▸ EXTRAIT DU TEXTE
* * * * * * * * *
Conflit pour l'élection du pape
     "En 1060 Agnès demanda le pallium (insigne de la dignité archiépiscopale) pour l'évêque, Siegfried Ier de Mayence. Nicolas II refusa. Alors, réunis dans un synode, les évêques de l'Empire déclarèrent invalides toutes les dispositions de Nicolas II pour montrer leur mécontentement.
     "Après la mort de Nicolas II le 19 juillet 1061, les cardinaux usèrent de leur nouvelle prérogative et le 30 septembre 1061 ils choisirent comme pape l'évêque réformateur Anselme de Lucca, qui prit le nom d'Alexandre II11. Agnès refusa alors de le reconnaître, et lui opposa son propre candidat, l'évêque de Parme Cadalus. C'était un nouvel échelon dans le conflit qui couvait déjà sous Nicolas II entre la cour et la papauté réformatrice.
     "L'élection de Cadalus, devenu l'antipape Honorius II le 28 octobre 1061 à Bâle, n'était donc que « la continuation logique de la politique romaine d'Henri III. »
     "Dès l'élection cependant, le petit nombre de ceux qui y avaient participé avait clairement montré à l'impératrice qu'elle ne pouvait pas compter dans l'Empire sur un soutien inconditionnel pour faire triompher son candidat. Elle pouvait bien tenter d'imposer Honorius envers et contre tout, elle se rendait bien compte que s'accrocher à la décision qu'elle avait prise non seulement porterait un coup mortel à la politique de réforme commencée par Henri III, mais encore qu'on allait au schisme, un schisme qui devait durer deux ans et demi.
     "La cour germanique se retrouvait donc adversaire de la papauté réformatrice et l'impératrice portait la responsabilité dans la division de l'Église. L'affaire prenait un tour qui n'était absolument pas dans les desseins d'Agnès.
     "Cette élection de Bâle marque une cassure dans la régence de l'impératrice. Dans le gouvernement de l'Empire la barre semblait lui échapper des mains. En particulier le fait qu'Honorius II n'avait pas su s'imposer à Rome et avait dû au bout du compte revenir dans son évêché de Parme était pour Agnès un grave échec politique. Pour la première fois, un pape nommé par la cour impériale n'avait pas été capable de s'imposer.
* * * * * * * * *
▸ EXERCICE 1
Recopiez le passage du texte sur l'élection du pape qui va de « Conflit pour l'élection » jusqu'à « la papauté réformatrice. » inclus.

▸ ENTRÉES RÉPERTORIÉES
* * * * * * * * *
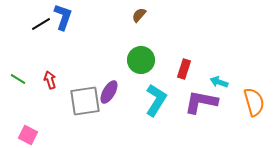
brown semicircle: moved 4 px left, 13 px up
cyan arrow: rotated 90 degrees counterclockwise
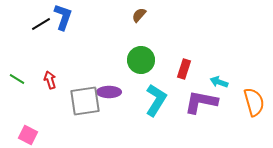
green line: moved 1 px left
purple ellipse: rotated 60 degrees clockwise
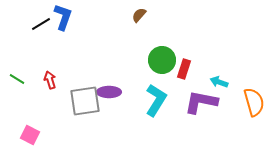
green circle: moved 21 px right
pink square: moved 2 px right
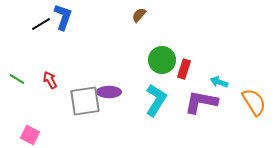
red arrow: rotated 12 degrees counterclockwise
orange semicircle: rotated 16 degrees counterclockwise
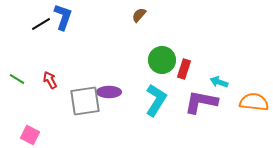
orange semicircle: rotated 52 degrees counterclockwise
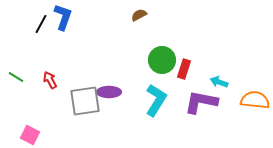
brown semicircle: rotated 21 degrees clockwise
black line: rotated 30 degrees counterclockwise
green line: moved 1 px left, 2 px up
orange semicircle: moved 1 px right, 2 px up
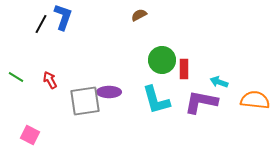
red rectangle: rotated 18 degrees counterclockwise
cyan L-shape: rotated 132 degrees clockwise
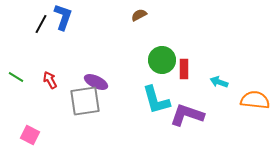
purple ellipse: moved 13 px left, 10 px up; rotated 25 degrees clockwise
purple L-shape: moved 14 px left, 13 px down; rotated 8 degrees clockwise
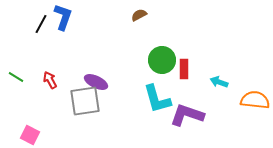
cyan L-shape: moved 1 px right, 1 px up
* * * * * * * * *
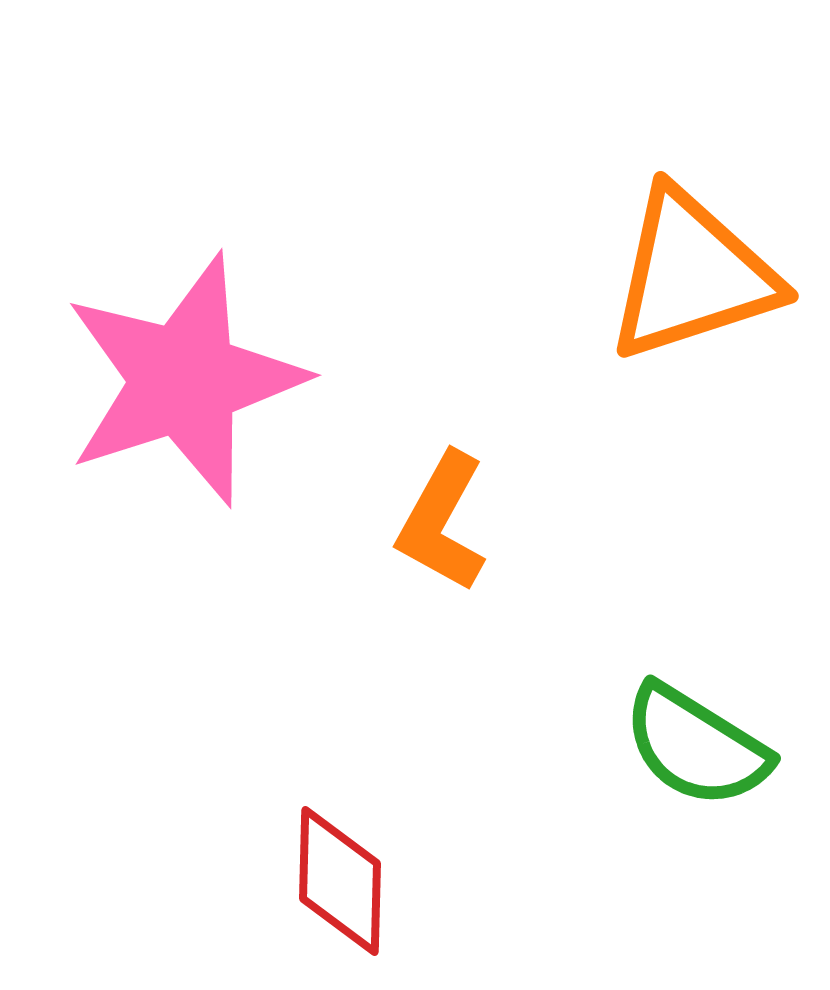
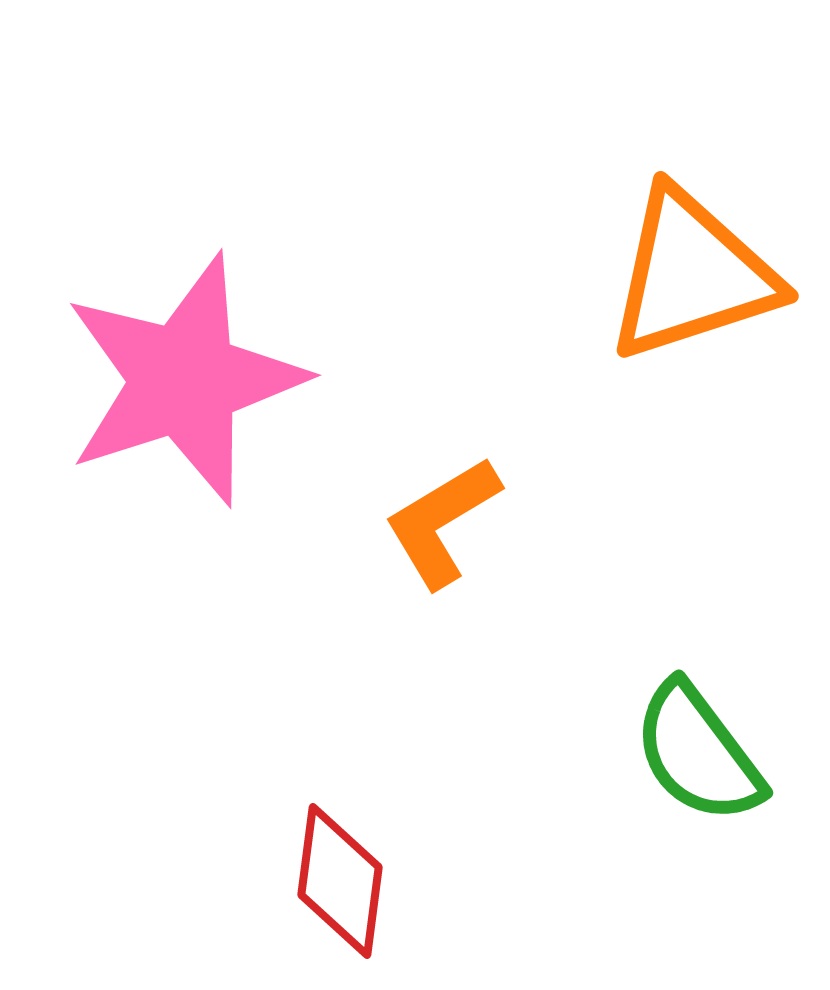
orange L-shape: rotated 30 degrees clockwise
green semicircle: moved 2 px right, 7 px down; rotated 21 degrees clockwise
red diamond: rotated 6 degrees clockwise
* * * * * * * * *
▸ EXERCICE 2
Relevez, dans les entrées, chaque ligne où figure la chaîne « line ».

▸ RÉPONSE RÉDIGÉE 1
Conflit pour l'élection du pape
     "En 1060 Agnès demanda le pallium (insigne de la dignité archiépiscopale) pour l'évêque, Siegfried Ier de Mayence. Nicolas II refusa. Alors, réunis dans un synode, les évêques de l'Empire déclarèrent invalides toutes les dispositions de Nicolas II pour montrer leur mécontentement.
     "Après la mort de Nicolas II le 19 juillet 1061, les cardinaux usèrent de leur nouvelle prérogative et le 30 septembre 1061 ils choisirent comme pape l'évêque réformateur Anselme de Lucca, qui prit le nom d'Alexandre II11. Agnès refusa alors de le reconnaître, et lui opposa son propre candidat, l'évêque de Parme Cadalus. C'était un nouvel échelon dans le conflit qui couvait déjà sous Nicolas II entre la cour et la papauté réformatrice.

▸ RÉPONSE RÉDIGÉE 2
green line: moved 1 px left
black line: rotated 30 degrees counterclockwise
green line: moved 1 px left, 2 px up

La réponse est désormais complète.